*** Opening GIVEN RECORDS ***
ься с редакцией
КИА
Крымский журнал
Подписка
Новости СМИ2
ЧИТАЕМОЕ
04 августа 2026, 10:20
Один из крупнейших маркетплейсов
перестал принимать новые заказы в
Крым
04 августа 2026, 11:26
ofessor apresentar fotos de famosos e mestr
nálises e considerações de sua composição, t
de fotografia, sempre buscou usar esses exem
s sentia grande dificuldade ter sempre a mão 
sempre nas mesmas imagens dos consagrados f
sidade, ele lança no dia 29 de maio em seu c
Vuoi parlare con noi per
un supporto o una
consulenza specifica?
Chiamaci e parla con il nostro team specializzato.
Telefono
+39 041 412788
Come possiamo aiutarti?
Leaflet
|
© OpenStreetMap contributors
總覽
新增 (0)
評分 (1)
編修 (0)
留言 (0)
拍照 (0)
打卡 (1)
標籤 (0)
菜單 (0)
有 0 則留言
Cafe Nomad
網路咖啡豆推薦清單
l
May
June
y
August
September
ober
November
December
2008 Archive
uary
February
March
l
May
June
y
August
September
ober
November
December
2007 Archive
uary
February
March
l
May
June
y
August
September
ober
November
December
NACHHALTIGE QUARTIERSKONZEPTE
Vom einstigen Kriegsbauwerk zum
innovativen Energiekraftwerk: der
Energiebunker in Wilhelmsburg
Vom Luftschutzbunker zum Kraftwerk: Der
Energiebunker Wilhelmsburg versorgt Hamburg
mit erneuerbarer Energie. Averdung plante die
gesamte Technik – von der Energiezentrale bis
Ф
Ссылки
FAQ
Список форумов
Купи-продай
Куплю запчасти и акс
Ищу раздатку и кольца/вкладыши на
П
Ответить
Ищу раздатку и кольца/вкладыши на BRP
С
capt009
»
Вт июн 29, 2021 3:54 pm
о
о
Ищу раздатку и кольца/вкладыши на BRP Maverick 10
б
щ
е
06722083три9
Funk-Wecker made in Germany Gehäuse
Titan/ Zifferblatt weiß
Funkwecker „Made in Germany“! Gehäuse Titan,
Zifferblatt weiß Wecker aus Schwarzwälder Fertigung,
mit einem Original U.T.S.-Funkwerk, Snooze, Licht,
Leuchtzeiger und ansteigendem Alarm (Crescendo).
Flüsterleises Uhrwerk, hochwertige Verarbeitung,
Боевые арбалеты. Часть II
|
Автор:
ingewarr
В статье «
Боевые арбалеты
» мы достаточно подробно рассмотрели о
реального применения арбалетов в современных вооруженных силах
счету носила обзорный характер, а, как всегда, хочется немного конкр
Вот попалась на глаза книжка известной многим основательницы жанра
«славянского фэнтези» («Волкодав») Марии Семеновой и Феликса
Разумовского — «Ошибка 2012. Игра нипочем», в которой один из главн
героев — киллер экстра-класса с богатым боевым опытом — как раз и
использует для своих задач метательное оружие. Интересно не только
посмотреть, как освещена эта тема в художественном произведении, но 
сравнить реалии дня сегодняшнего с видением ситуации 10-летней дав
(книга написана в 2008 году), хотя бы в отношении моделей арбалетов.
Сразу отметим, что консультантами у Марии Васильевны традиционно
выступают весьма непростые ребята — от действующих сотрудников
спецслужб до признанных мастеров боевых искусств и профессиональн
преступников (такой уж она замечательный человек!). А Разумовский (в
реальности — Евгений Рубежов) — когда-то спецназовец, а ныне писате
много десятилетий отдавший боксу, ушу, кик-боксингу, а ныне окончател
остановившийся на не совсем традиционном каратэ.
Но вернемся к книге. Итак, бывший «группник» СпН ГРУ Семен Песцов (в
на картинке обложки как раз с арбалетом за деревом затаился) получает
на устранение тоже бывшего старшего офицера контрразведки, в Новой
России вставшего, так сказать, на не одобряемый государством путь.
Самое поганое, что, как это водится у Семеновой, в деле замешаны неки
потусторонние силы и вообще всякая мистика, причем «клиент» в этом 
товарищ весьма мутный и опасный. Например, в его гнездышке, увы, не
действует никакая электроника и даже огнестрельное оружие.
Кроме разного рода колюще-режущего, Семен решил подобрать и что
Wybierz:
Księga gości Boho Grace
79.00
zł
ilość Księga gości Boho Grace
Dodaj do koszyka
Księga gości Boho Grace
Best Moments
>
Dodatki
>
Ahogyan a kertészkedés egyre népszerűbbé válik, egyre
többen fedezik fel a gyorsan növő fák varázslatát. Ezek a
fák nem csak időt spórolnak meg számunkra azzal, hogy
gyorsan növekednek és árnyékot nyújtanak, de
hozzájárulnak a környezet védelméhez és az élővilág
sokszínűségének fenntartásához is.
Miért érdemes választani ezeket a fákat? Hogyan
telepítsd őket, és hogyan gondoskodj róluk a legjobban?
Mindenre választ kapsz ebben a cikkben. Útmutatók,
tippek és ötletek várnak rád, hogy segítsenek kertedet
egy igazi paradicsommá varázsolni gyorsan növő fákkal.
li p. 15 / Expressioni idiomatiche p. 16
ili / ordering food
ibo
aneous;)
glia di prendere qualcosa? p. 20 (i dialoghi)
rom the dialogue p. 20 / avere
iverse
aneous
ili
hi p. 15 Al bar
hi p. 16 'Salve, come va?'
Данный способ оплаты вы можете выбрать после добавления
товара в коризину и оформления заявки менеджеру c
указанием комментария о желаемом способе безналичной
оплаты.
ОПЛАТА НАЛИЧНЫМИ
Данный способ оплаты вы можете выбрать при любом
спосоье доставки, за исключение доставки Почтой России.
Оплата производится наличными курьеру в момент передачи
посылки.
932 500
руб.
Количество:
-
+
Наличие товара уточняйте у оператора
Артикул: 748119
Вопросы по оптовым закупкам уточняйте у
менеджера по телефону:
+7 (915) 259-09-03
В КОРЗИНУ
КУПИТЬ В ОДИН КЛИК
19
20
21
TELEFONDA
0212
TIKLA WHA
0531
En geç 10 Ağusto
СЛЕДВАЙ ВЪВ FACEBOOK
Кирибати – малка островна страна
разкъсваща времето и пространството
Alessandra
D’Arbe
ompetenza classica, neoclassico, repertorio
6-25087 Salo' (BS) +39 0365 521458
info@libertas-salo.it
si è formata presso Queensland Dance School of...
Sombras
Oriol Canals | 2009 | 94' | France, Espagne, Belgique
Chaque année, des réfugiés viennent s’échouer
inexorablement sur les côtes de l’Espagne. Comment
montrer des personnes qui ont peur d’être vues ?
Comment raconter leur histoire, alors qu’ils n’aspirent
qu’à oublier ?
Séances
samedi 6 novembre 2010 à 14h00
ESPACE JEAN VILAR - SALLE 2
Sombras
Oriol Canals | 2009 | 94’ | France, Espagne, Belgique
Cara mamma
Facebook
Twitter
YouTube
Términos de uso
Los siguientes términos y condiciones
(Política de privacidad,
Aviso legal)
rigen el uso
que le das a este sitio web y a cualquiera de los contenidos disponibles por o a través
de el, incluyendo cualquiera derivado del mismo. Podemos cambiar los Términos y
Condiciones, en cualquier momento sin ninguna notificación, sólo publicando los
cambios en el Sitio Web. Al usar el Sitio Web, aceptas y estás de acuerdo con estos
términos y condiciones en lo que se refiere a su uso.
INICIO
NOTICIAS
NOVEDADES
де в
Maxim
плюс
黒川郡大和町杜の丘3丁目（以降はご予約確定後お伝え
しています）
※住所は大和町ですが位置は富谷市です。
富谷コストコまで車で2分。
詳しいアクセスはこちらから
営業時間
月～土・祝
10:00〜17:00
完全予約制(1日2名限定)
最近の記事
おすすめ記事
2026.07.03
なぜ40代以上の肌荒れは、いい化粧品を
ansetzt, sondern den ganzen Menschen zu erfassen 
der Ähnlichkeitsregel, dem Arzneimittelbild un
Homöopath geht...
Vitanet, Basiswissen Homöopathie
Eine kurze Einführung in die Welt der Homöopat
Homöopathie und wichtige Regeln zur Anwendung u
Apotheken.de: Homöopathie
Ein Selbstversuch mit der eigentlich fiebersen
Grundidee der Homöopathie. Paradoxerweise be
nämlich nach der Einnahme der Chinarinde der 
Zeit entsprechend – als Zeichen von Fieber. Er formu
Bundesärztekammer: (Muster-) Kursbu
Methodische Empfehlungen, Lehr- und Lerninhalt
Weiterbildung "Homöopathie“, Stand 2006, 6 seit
*** Closing GIVEN RECORDS ***
[JOB] Taking the records above, retype every line from the one with "героев — киллер" down to the one with "сравнить реалии дня", exactly and with nothing else.

[EXERCISE RESPONSE]
героев — киллер экстра-класса с богатым боевым опытом — как раз и
использует для своих задач метательное оружие. Интересно не только
посмотреть, как освещена эта тема в художественном произведении, но 
сравнить реалии дня сегодняшнего с видением ситуации 10-летней дав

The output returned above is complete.